The debate was available live on the web and can still be viewed in the box at the foot of this post if you have the necessary add-on installed (I don't so I can't see it!). Or read the full text here (scroll down towards the foot of the page, or search for 'Column 1234').
Coming so quickly after the report's publication, the debate didn't amount to much - and many MPs were absent, due to commitments back in their constituencies and, no doubt, the difficulties of travelling.
Therese Coffey (Con, Suffolk Coastal) read a prepared speech which made many positive points about shooters and shooting, and emphasised the need to "tackle criminals, not the innocent".
Keith Vaz (Lab, Leicester East), chairman of the committee, ran through the report - admitting that his only previous experience of firearms had been using a water pistol "many years ago". Considering his reputation of being firmly anti-gun, he appeared to have learned a lot in recent weeks, and had clearly been impressed by the responsible attitude of shooters.
He highlighted the muddled state of Britain's gun laws, and suggested they should be revisited, not to make them "tougher", but "even better" - ensuring they are effective but reducing the administrative burden on police and legitimate sportsmen and women.
Chris Williamson (Lab, Derby North) made a muddled speech in which he appeared to confuse legal and illegal firearms use, referring to "gun culture" as though it was the same thing as sporting shooting.
Home Office Minister James Brokenshire (Con, Old Bexley & Sidcup) said the government would "consider" revising the law to make it less complex; in the meantime they would consider the need for revised Home Office guidance to make existing law simpler to administer.
Other issues discussed included pistol shooters training in Britain for the Olympics, and concerns over young people being granted certificates.

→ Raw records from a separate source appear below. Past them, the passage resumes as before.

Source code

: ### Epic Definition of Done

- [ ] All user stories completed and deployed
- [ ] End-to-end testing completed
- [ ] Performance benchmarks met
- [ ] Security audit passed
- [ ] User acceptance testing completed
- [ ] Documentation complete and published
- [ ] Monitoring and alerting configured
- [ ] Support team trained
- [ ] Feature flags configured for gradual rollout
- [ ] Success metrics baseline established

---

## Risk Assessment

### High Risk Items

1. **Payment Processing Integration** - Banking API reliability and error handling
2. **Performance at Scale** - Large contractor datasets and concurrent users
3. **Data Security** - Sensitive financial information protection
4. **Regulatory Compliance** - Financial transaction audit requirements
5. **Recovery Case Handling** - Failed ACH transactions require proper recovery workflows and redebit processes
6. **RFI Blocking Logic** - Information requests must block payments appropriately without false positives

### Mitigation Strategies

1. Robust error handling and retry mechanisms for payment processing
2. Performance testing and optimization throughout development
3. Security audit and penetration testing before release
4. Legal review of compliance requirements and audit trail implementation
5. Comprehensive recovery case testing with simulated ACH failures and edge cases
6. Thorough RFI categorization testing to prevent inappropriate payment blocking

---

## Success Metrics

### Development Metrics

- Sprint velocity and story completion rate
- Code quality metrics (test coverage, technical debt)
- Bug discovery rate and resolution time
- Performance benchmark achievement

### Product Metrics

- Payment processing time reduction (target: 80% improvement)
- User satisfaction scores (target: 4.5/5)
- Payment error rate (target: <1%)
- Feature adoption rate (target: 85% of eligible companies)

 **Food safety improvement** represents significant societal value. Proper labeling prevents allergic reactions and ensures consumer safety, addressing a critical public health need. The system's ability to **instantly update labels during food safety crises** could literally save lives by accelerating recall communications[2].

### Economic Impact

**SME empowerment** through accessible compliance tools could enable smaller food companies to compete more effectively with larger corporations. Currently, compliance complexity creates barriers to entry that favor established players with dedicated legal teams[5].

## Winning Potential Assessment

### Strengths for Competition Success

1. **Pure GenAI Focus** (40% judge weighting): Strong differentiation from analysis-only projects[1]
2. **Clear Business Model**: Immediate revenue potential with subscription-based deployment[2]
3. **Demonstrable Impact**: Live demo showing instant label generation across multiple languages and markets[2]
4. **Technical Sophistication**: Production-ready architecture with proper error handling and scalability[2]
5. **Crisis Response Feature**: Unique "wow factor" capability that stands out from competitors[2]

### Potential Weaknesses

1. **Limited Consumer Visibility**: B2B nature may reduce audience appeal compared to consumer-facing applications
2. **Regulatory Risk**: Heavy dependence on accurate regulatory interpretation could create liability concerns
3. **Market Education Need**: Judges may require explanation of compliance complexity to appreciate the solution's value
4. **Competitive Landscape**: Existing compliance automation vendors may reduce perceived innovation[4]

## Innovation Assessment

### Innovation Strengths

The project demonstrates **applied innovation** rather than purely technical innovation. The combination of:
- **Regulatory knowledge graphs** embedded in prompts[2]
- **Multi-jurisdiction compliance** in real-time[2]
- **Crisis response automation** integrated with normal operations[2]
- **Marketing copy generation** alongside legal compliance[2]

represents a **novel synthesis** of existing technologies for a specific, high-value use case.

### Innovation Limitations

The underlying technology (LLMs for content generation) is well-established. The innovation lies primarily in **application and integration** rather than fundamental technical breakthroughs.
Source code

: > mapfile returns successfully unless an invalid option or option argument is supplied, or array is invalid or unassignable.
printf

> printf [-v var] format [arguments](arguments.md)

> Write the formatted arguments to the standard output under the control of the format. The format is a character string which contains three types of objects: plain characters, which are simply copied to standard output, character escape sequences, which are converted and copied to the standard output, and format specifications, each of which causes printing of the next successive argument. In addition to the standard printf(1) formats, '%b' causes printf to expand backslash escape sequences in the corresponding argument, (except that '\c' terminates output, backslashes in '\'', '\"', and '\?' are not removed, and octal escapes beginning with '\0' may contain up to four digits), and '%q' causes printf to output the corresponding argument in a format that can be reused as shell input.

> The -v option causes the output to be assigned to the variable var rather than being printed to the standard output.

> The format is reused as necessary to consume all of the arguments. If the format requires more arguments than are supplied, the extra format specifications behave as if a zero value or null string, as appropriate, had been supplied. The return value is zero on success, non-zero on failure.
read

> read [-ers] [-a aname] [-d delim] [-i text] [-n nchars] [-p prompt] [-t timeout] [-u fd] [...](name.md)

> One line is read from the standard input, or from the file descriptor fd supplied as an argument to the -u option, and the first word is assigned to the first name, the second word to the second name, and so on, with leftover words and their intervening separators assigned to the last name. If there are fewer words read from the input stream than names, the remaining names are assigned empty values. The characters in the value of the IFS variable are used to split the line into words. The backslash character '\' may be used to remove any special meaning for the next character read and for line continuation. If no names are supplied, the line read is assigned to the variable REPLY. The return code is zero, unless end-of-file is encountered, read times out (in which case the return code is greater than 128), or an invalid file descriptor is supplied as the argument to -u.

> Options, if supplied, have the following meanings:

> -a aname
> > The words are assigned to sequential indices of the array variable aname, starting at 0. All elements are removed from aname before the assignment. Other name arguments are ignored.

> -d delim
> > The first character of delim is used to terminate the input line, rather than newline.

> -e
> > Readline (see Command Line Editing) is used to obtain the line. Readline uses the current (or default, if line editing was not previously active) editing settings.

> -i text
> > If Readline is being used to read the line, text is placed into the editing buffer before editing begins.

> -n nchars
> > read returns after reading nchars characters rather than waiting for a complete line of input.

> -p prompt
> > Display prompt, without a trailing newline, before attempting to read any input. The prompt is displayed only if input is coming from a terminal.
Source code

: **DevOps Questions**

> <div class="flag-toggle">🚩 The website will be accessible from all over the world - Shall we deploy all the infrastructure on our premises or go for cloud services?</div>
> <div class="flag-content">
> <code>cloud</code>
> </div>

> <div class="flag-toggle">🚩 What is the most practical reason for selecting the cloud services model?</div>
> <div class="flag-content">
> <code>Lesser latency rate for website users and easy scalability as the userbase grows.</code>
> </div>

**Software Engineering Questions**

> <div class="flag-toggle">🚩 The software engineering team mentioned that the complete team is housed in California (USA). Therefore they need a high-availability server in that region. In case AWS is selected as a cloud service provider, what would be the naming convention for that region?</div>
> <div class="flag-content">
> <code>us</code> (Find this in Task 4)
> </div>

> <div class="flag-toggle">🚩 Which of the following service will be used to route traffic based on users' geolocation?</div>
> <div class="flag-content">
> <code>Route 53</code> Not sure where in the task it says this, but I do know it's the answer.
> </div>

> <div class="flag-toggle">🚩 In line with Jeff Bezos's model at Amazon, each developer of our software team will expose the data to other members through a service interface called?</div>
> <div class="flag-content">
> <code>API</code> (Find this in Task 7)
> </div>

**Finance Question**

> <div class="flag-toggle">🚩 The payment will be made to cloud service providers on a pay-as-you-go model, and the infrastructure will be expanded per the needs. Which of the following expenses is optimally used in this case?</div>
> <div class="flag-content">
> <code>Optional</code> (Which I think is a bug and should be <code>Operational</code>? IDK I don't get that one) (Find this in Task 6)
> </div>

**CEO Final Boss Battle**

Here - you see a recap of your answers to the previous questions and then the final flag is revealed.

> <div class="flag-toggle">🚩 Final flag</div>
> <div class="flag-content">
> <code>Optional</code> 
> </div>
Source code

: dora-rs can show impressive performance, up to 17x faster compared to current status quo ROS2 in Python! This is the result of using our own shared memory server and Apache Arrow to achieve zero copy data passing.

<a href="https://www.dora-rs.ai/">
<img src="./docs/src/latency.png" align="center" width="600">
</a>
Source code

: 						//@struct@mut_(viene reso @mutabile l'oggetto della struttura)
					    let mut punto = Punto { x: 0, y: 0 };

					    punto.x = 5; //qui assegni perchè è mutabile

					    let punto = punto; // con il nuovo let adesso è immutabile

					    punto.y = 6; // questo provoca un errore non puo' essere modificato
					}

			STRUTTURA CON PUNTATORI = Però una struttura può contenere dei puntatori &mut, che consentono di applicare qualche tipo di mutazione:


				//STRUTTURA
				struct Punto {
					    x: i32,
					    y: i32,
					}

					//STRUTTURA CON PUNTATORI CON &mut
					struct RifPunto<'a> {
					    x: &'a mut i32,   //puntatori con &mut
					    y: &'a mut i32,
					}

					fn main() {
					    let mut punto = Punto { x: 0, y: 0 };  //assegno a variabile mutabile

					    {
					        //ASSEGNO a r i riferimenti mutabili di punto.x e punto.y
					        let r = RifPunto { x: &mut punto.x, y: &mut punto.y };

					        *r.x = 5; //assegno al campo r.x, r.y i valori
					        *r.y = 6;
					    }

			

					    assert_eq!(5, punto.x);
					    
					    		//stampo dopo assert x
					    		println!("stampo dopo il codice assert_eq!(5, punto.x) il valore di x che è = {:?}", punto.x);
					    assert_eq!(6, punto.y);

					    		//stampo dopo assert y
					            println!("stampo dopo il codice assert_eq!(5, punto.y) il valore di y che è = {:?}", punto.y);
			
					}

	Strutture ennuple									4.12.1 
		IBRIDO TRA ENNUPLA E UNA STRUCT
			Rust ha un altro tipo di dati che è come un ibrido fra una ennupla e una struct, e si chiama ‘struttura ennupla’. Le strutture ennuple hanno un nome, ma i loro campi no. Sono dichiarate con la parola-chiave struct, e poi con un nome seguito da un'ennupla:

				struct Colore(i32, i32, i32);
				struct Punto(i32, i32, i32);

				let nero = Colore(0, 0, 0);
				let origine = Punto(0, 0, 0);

Again, the debate was calm and rational, and acknowledged that legitimate shooters are safe and responsible.
All in all, I felt we could hardly have expected better from this debate - and it raises the possibility of rewriting our confusing and bureaucratic gun laws to make them simpler and easier to follow, freeing up the police to concentrate on the real problem of illegal guns used by gangs and organised criminals.